EDITORIAL: Slow down the gold rush, please
Speculation is rife that recent robberies of jewellery stores in the nation's capital are linked to the lucrative cash-for-gold business that is fuelled by the high demand for the commodity that now sells for a record US$1,200 per ounce. The fact that one of these robberies took place within metres of the New Kingston Police Post could be an indication of how high the stakes are in this modern-day gold rush.
High gold prices and tough economic times combined to spawn a new industry as the world recession started to take root. It was anticipated that persons who fell on hard times would hive off their gold jewellery to stay afloat. A gold rush was ignited.
What began in America was quickly followed with a vengeance in other parts of the world. From the United Kingdom to St Thomas in the US Virgin Islands, the authorities have now become nervous about the cash-for-gold industry. There are fears that this business is merely a licence to steal for those intent on making a fast buck.
Long before there was the cash-for-gold trade, jewellery was the target of local thieves who would burglarise people's homes and snatch chains and bracelets from persons on the streets. Presumably, these thieves can now find ready outlets to dispose of their loot. It is a fair assessment to say we have effectively given respectability to criminals.
Is there a link between the cash-for-gold business and crime? Yes, say the police, who earlier this year lamented the puny fine applicable to persons found guilty of trading in gold without the requisite licence. How widespread is this problem? Are the police doing enough to warn citizens about this growing menace in society?

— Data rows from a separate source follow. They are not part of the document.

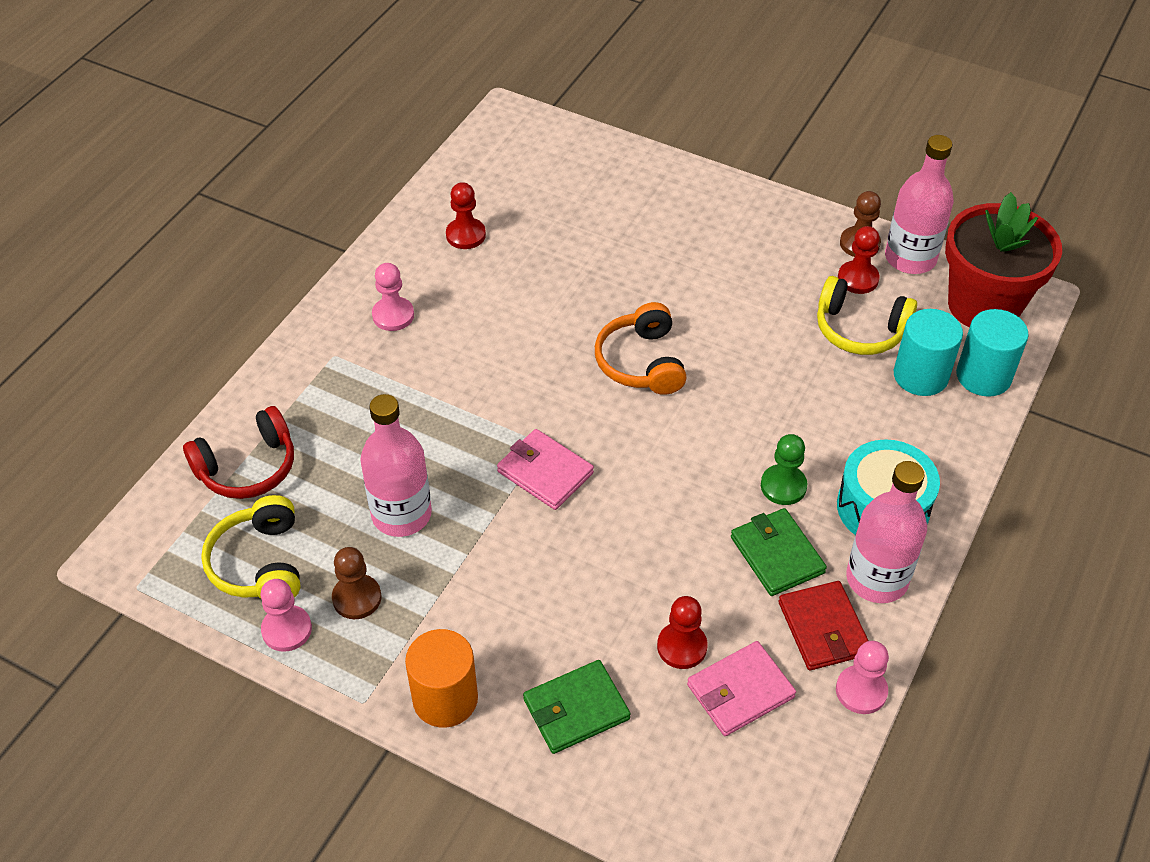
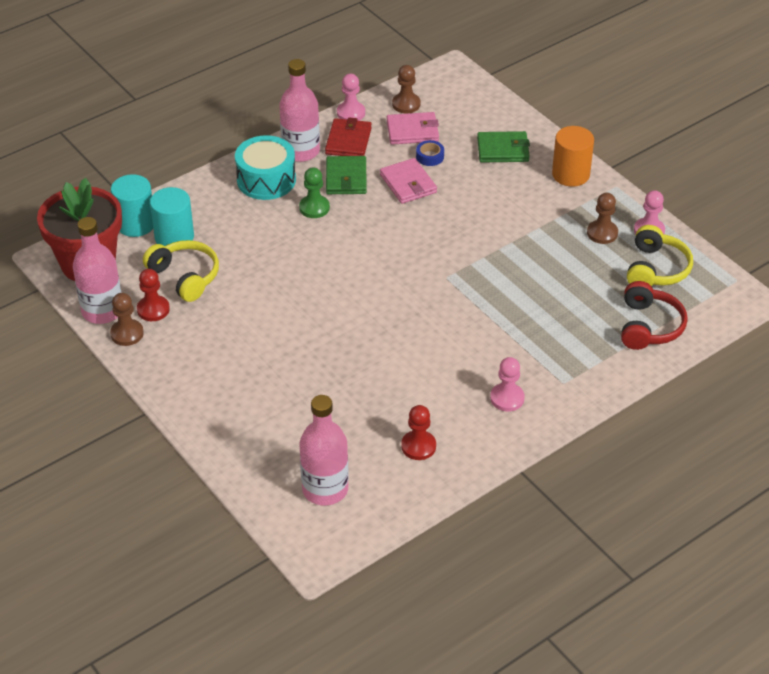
camera: 155 degrees left, 5 degrees down
red headphones [183,406,294,499] -> red headphones turned 105 degrees clockwise [621,281,688,350]
pink bottle [360,394,432,537] -> pink bottle moved to [299,395,349,506]
pink wallet [497,429,594,510] -> pink wallet moved to [380,158,437,204]
orange headphones [595,302,687,395] -> none
red pawn [657,596,708,669] -> blue tape [416,140,444,166]
none -> brown pawn [392,65,421,113]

We have seen how the scrap-metal trade created a nightmare for utility companies, the Government and citizens alike, because of the indiscriminate theft of metal from public places and critical facilities, such as bridges and manhole covers. This industry has been shut down on several occasions in an attempt to avert the widespread theft of metal.
It stands to reason that for the cash-for-gold trade to succeed in a poor country such as ours, the prospectors are not dredging creeks for the shiny metal as the forty-niners did; instead, they are invading people's homes to snap up any little nugget they can find. This can't be any good for Jamaica.
There needs to be strict monitoring of the trade. For example, those licensed to trade in gold should have guidelines demanding that they determine how the seller came by the item(s). They should keep a record of the transactions, photograph the items and ensure the seller has proper identification and provide contact details. Additionally, the purchaser should hold on to the goods for a specified period before it can be sold or melted. The police should inspect these places of business on a regular basis. If these measures are in place, perhaps we can put a dent in the shady side of the trade.
If this industry is allowed to get out of control, every householder will become a target of these thieves. As we approach the Christmas season we do not need another reason to cower behind our doors.